When asked how he likes his collards cooked, Albertson said, “I like to wait till a good frost before I cook up a mess of collards. That way they are good and tender. Sweeter, too. Something about a frost that makes greens taste better.”

When his mother cooked collards, she mixed in turnip greens, as well. “That’s really all we had green in the winter. Momma didn’t waste anything. Just put everything in a pot and cooked it up. Plenty of pot likker, too. We sopped that up with cornbread,” Albertson said.

Winchester said Albertson prepares his collards in a cast iron skillet with about a quart of water. “He continues his mother’s tradition and uses hog jowl for seasoning, carving hunks of meat into the skillet where they simmer and flavor the greens,” she said. The hog jowl simmers to softness, unlike the crisp bits of bacon in Winchester’s recipe.
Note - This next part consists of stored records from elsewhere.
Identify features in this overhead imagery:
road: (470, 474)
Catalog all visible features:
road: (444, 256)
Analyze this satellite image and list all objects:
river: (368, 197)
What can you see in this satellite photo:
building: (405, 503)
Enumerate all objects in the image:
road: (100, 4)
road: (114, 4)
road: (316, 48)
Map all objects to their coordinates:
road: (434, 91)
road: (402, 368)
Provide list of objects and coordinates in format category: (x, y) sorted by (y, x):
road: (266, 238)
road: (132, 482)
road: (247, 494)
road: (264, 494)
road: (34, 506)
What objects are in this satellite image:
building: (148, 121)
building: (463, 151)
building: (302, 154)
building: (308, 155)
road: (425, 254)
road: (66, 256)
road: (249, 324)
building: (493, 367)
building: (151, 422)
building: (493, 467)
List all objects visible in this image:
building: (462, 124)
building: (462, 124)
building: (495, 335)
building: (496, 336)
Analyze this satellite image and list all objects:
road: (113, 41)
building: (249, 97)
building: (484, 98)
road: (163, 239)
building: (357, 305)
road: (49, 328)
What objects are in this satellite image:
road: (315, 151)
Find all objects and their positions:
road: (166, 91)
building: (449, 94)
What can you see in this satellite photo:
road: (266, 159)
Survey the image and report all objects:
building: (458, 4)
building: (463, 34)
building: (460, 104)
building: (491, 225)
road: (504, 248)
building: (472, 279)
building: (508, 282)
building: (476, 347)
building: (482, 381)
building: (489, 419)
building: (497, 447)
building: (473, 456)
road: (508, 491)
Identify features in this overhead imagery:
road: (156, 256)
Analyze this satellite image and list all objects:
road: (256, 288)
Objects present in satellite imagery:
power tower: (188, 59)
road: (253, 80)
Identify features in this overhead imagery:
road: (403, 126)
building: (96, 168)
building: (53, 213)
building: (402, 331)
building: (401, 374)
Albertson lives just down the road from the Sweet Apple Farmers Market. Winchester said he’s been supporting local farmers since long before it came into fashion. “You’ll find him [at the Sweet Apple market] during special events such as the book signing this fall. He sometimes brings extra produce from his farm on the rare occasion when harvest exceeds customer demand. Billy also supports the vendors, being partial to the coffee and bread vendors, and knows several of them personally. Most trips to the Sweet Apple Farmers Market feel like a family reunion.”

Collards for the New Year

1 bunch collards, stems removed, leaves chopped (about 16 packed cups of greens)

2 tablespoons olive oil

2 cups low-sodium chicken stock

Salt and pepper

Crisp cooked bacon, crumbed, for garnish

Rinse collards and leave wet.

In a large saucepan, heat olive oil over medium heat. Stir in wet collards. Not all will fit at first. Cover pot and let mixture simmer 5 minutes. Uncover, add more collards and continue cooking and adding collards until all are in the pot. Add chicken stock, cover and simmer 15 minutes or until collards are cooked to your liking. Taste for seasoning. Serve with crumbled bacon if desired. Makes: 6 cups

— Adapted from a recipe in “Farming, Friends, & Fried Bologna Sandwiches” by Renea Winchester (Mercer University Press, $21).

Per 1/2-cup serving: 51 calories (percent of calories from fat, 54), 3 grams protein, 3 grams carbohydrates, 2 grams fiber, 3 grams fat (1 gram saturated), 1 milligram cholesterol, 33 milligrams sodium.